沼澤:うん、そう思います。むかしの音楽の現場だと、待ち時間ができたときは、することがあったんですよね。

たとえばレコーディングだと、むかしはアナログテープを使っていて、1曲録り終えて次の曲にいくときに、テープを変えてもう1回レコーディングできるようにセッティングするのに時間が掛かるじゃない。

その間にボクらはコーヒーとかを飲んで、気持ちを切り替えて次の曲にいく、っていう流れが良かったんだよ。

それがいまだとめちゃくちゃ早い(笑)。待ち時間がほとんどなくて、気持ちを切り替えるどころかトイレに行くヒマもないくらい。
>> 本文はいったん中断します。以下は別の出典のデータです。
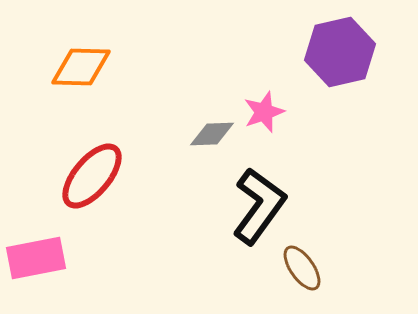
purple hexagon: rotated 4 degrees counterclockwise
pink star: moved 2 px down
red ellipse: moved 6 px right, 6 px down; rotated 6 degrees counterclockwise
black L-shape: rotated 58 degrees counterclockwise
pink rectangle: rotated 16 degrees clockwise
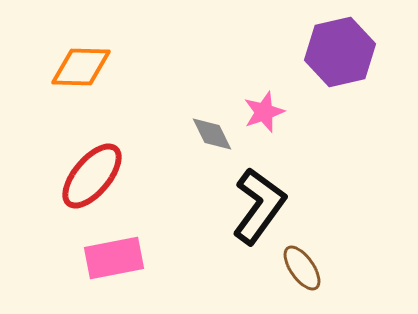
gray diamond: rotated 66 degrees clockwise
pink rectangle: moved 78 px right
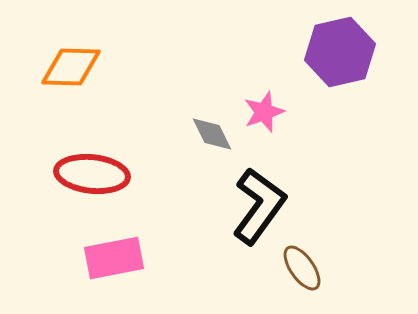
orange diamond: moved 10 px left
red ellipse: moved 2 px up; rotated 56 degrees clockwise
テクノロジーが進化しているのはいいんだけど、けっきょく扱っているのは人間だから、人間がクリエイトするときのそういう時間って大切だと思うんだよね。

●沼澤さんはそういう部分を大切にしているということですね?

沼澤:そうですね。ボクは、3D映画をたくさん観に行くんだけど、それを作っている人の気持ちや想いが、出ているものと出てないものがありますね。
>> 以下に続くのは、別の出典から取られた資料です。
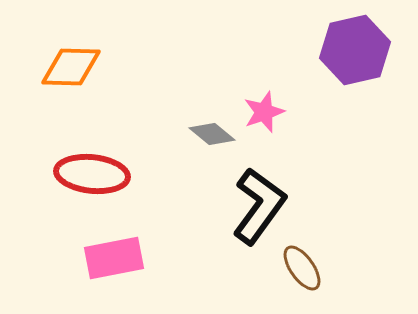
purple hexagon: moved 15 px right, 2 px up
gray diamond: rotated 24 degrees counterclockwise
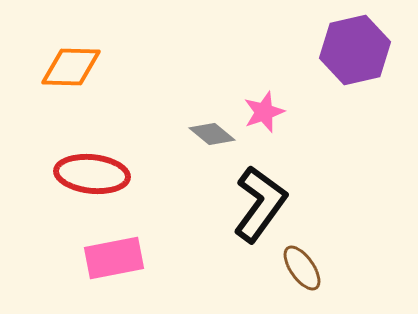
black L-shape: moved 1 px right, 2 px up
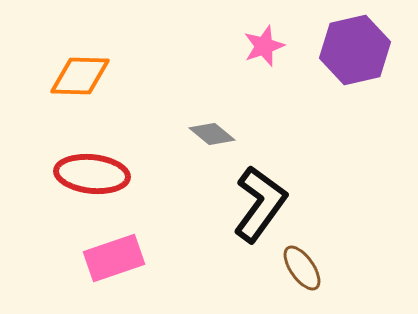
orange diamond: moved 9 px right, 9 px down
pink star: moved 66 px up
pink rectangle: rotated 8 degrees counterclockwise
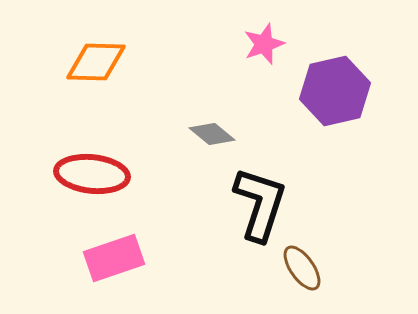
pink star: moved 2 px up
purple hexagon: moved 20 px left, 41 px down
orange diamond: moved 16 px right, 14 px up
black L-shape: rotated 18 degrees counterclockwise
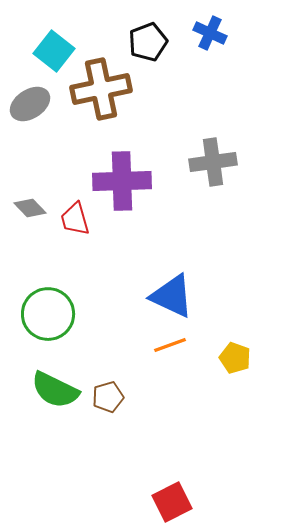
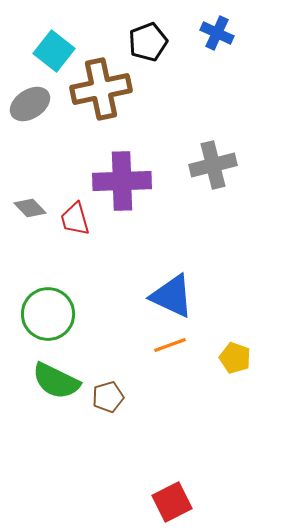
blue cross: moved 7 px right
gray cross: moved 3 px down; rotated 6 degrees counterclockwise
green semicircle: moved 1 px right, 9 px up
テクノロジーがすごく進化しているせいで何でもできるようになったんだけど、作るのはやっぱり人間なので、人によってすごく違いが出るんですよね。

すごい迫力のある映像だけど「これ面白くないな」っていうのもあるし、3Dの使い方が上手くて「これは良くできているな」と思ったり。

また、人間の気持ちに響いてくるものとそうでないもの。その差がテクノロジーの進化によって届かなくなってしまうのではないか、と思ったりもしますね。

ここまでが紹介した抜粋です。